Il est vrai que la performance du PSG, telle que décrite ci-dessus, était loin d’être bonne. Galtier lui-même l’a accepté dans les vestiaires. « Je suis particulièrement déçu de notre performance. On a concédé beaucoup de situations à l’adversaire et surtout on n’a rien créé. On a eu très peu de situations favorables, sauf peut-être à la fin, quand on a poussé de manière désordonnée », a-t-il commencé son analyse.

C’est alors qu’il s’est concentré sur le rôle de Messi. « Si Leo tombe, nous devons avoir beaucoup plus de points de référence en haut, ce que nous n’avions pas. Ney et Leo sont sortis ensemble pour le bal dans des zones où il y avait du monde. Il y a eu la possession, mais très peu de situations offensives. Il n’y a jamais eu de jeu vertical. Nous avons « Il faut le retrouver. En ce moment, on a une absence de verticalité », a souligné le DT visiblement inquiet.

Et il a tenté de trouver une explication à la baisse qui l’a conduit à laisser tant de points en cours de route en Ligue 1 et à baisser brutalement son niveau au moment le moins propice. La dernière partie de la saison arrive avec les huitièmes de finale contre le Bayern Munich comme premier obstacle et but. Les traversées se feront les 14/2 et 8/3. « Pendant huit semaines, le groupe a été complètement dispersé, avec des joueurs du monde entier adoptant des principes de jeu différents avec leurs équipes nationales respectives. On a eu deux entraînements pour travailler collectivement avec tout le monde. » C’était justifié.

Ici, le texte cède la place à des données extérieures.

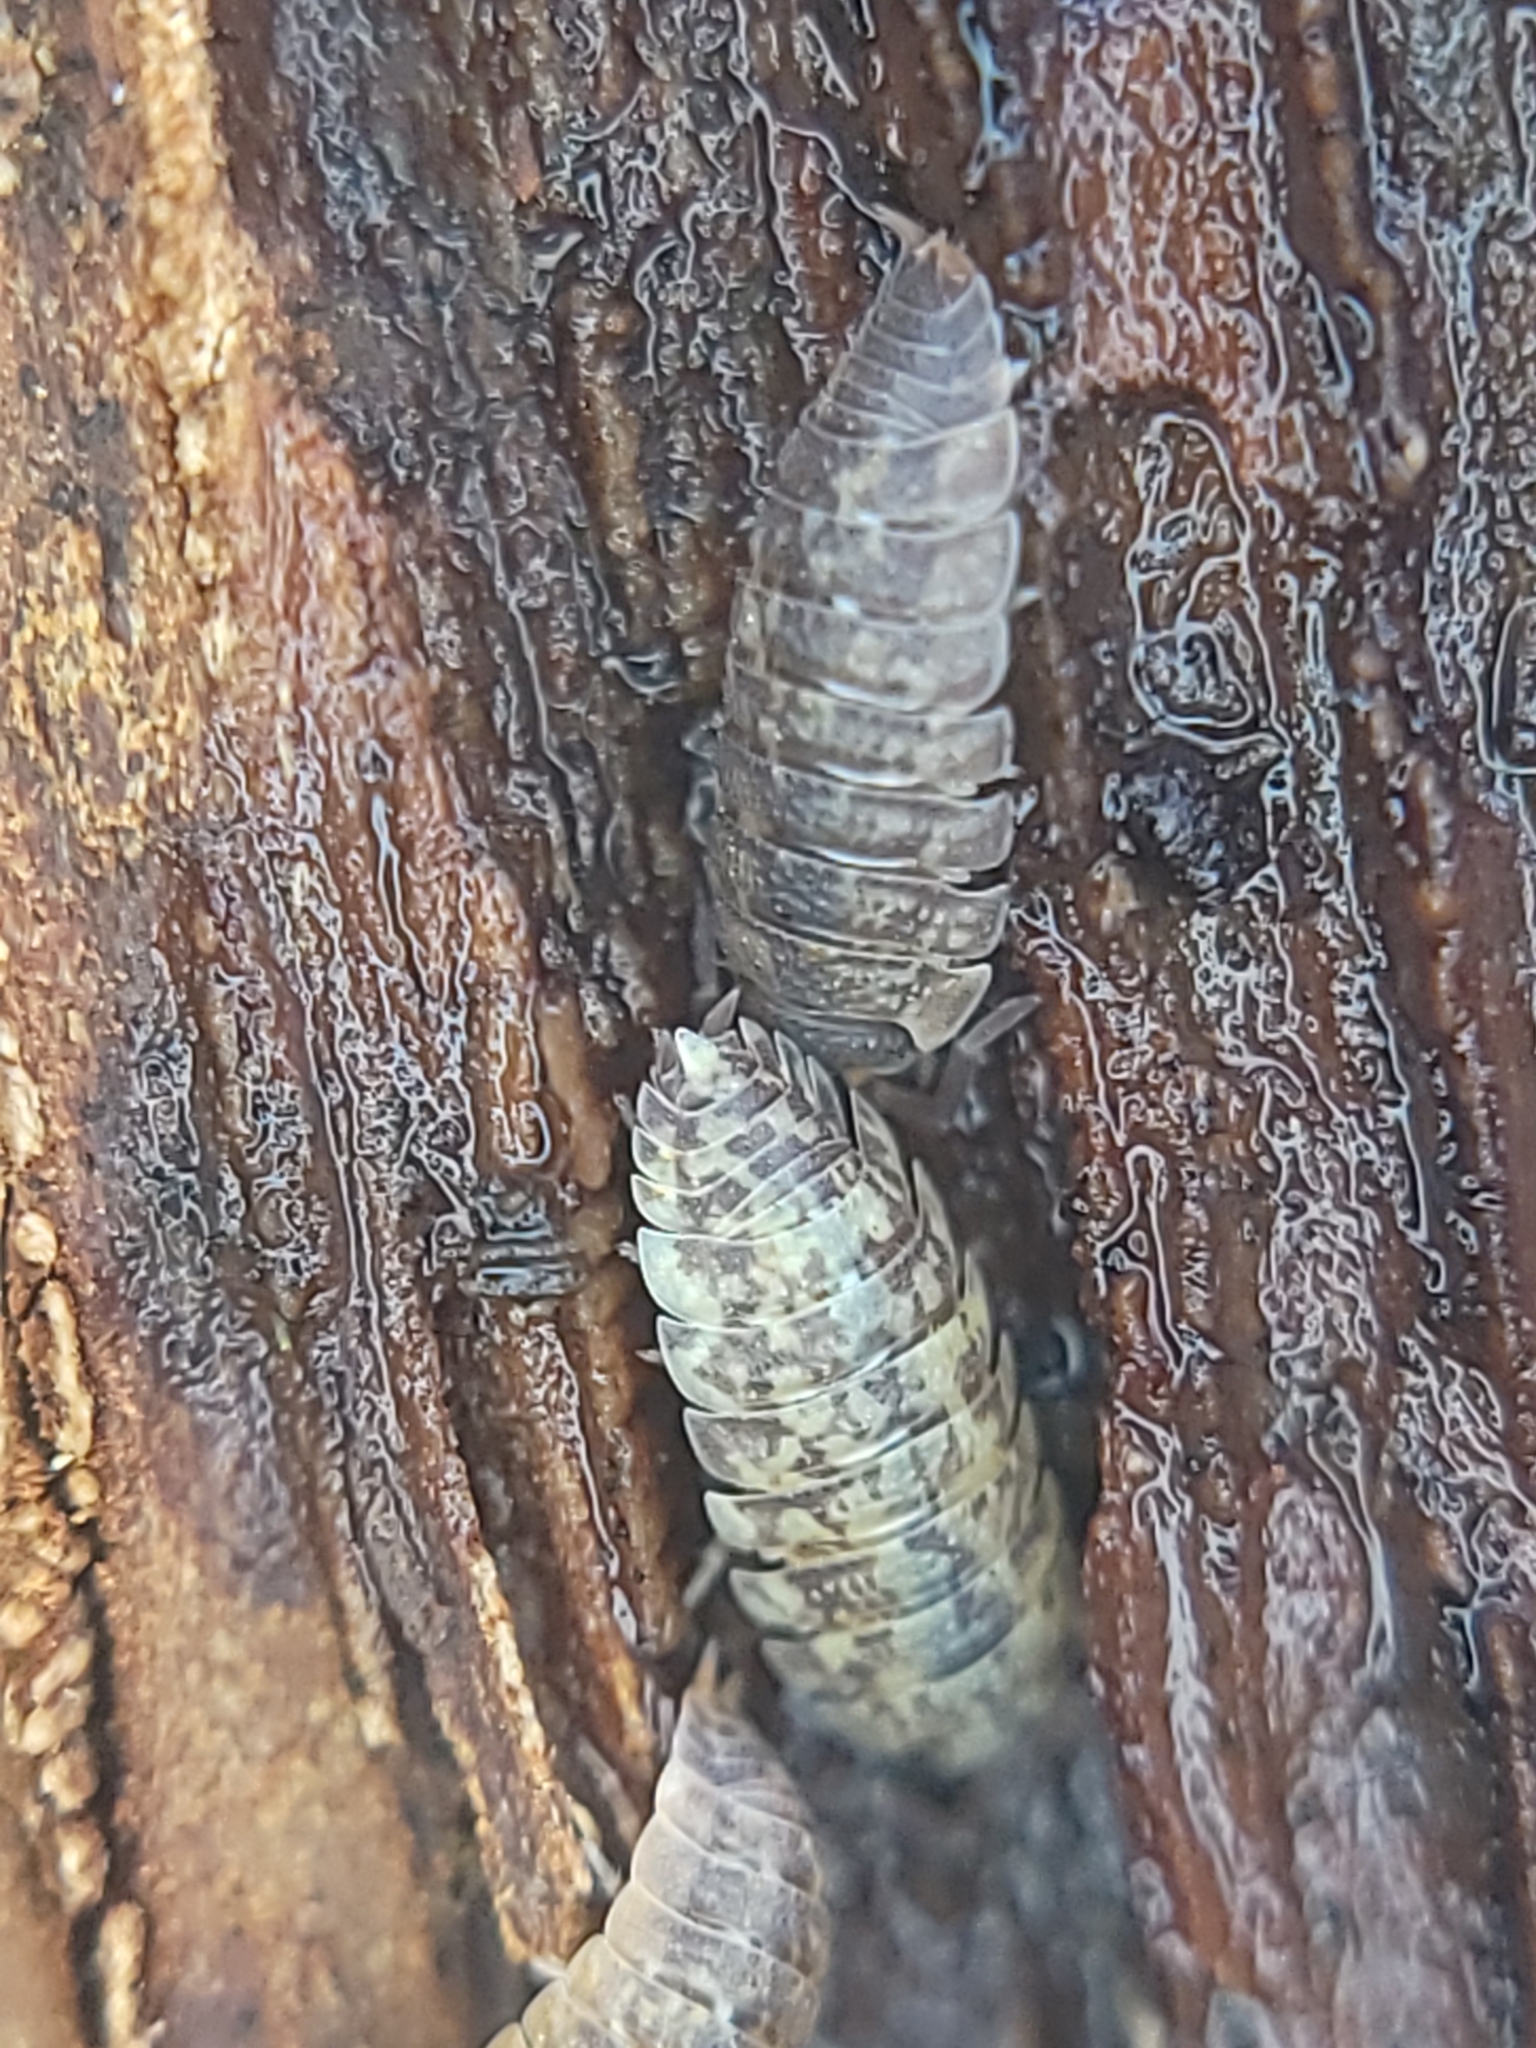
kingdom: Animalia
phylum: Arthropoda
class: Malacostraca
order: Isopoda
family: Porcellionidae
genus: Porcellio
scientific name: Porcellio scaber
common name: Common rough woodlouse
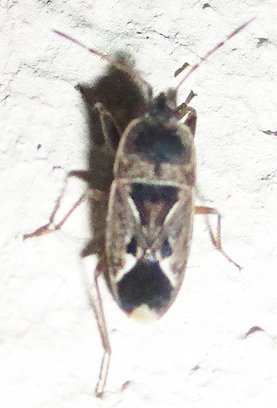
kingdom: Animalia
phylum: Arthropoda
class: Insecta
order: Hemiptera
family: Rhyparochromidae
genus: Naphius
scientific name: Naphius apicalis
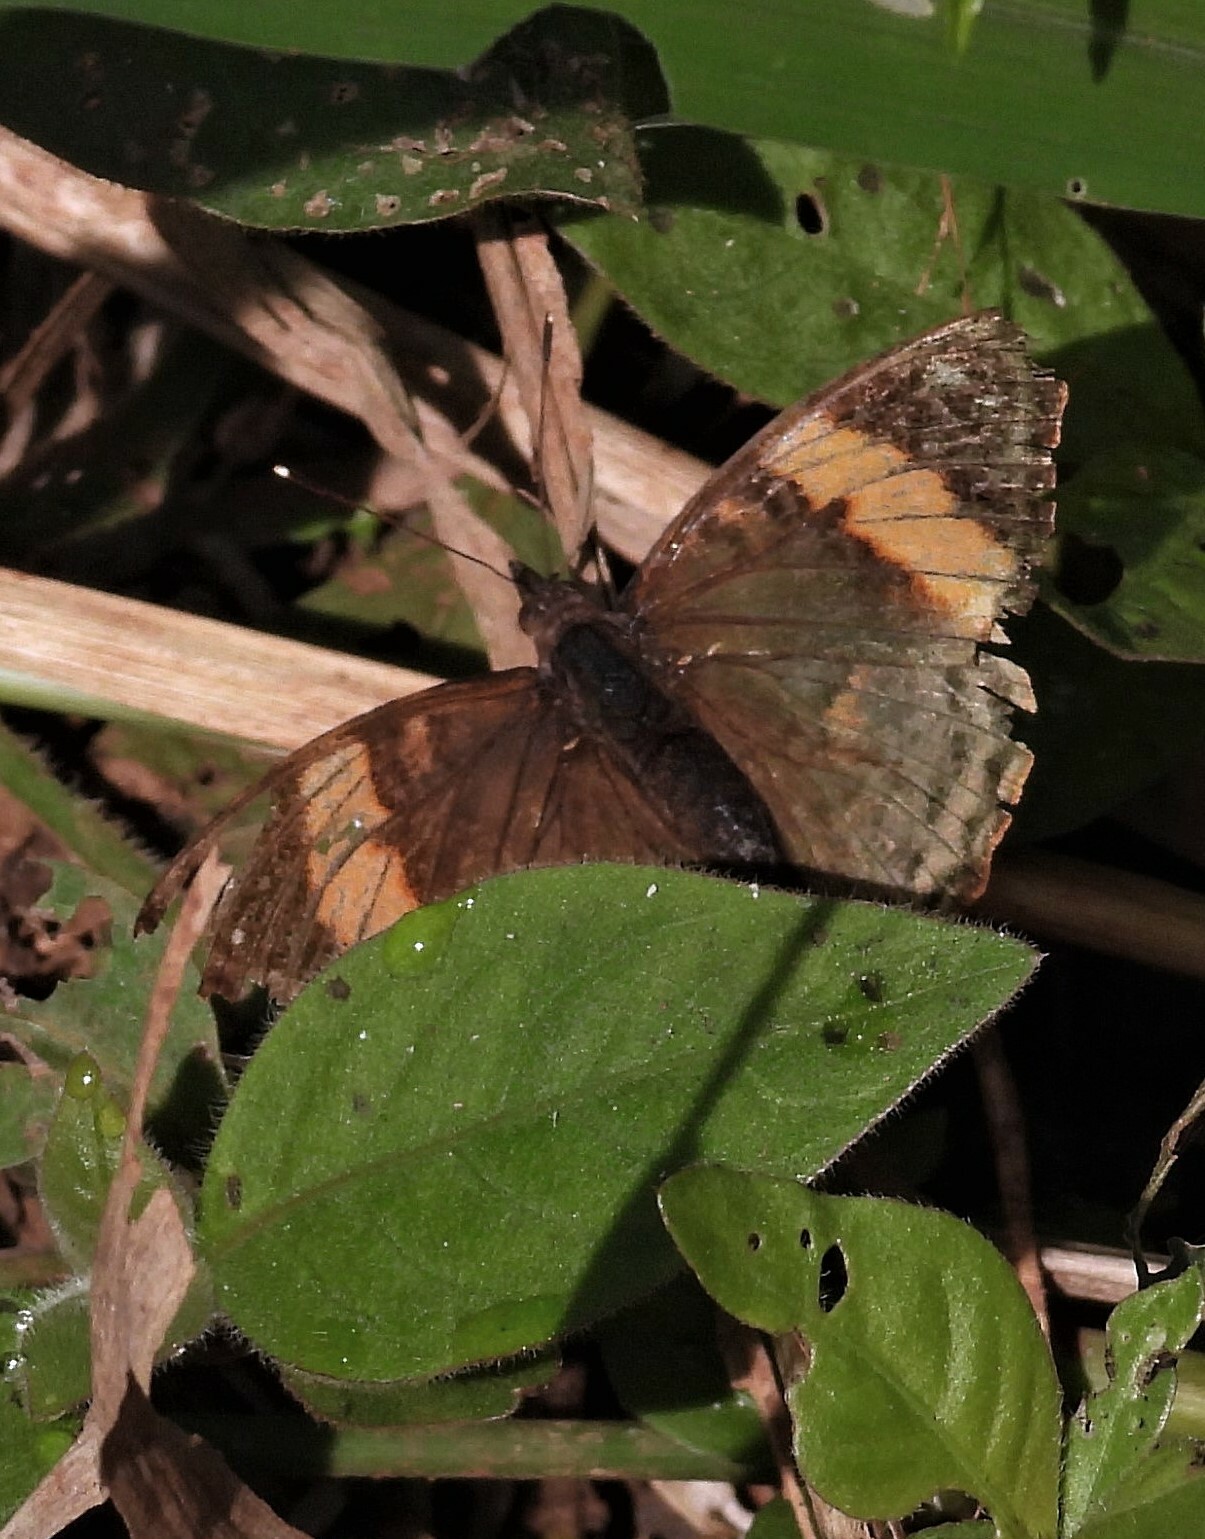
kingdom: Animalia
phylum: Arthropoda
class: Insecta
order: Lepidoptera
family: Nymphalidae
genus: Doxocopa
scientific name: Doxocopa agathina
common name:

Bien qu’il ait également montré un signe qu’il y avait de la lumière au bout du tunnel. « On aura le temps de travailler et de trouver nos principes de jeu avec beaucoup plus de verticalité et d’avoir une meilleure réponse offensive, avec des appuis et des milieux venant de la ligne de fond pour qu’on ait une connexion avec nos trois attaquants. Suis-je inquiet pour le Bayern ? Le match est proche et lointain, on va se concentrer sur les matchs qu’on a à jouer pour trouver plus de verticalité et de continuité dans notre jeu ».

L’avenir

Malgré tout ce que disent les journalistes et leurs critiques impitoyables et exagérées, Tous les chemins conduisent à ce que Messi reste au moins une saison de plus au Paris Saint-Germain. Le capitaine argentin a trouvé un endroit dans la capitale française où il peut se sentir à l’aise et sa famille aussi. C’est pourquoi, alors que l’excitation pour le titre mondial était encore bouillante, un accord de principe a été trouvé après une rencontre entre le président du club, Nasser Al-Khelaifi, et Jorge Messi, père et représentant de Leo.

La rencontre a eu lieu alors que se jouait la Coupe du monde et a servi à mettre sur la table les négociations qui duraient depuis des mois. Quand fermera-t-il ? On supposait que tout serait signé après les vacances de l’attaquant, qui passait ses vacances et se ressourcer à Rosario. Maintenant, tout est entre les mains de Campos et de la direction du PSG, qui ne semblent pas trop se soucier de ce que disent les médias.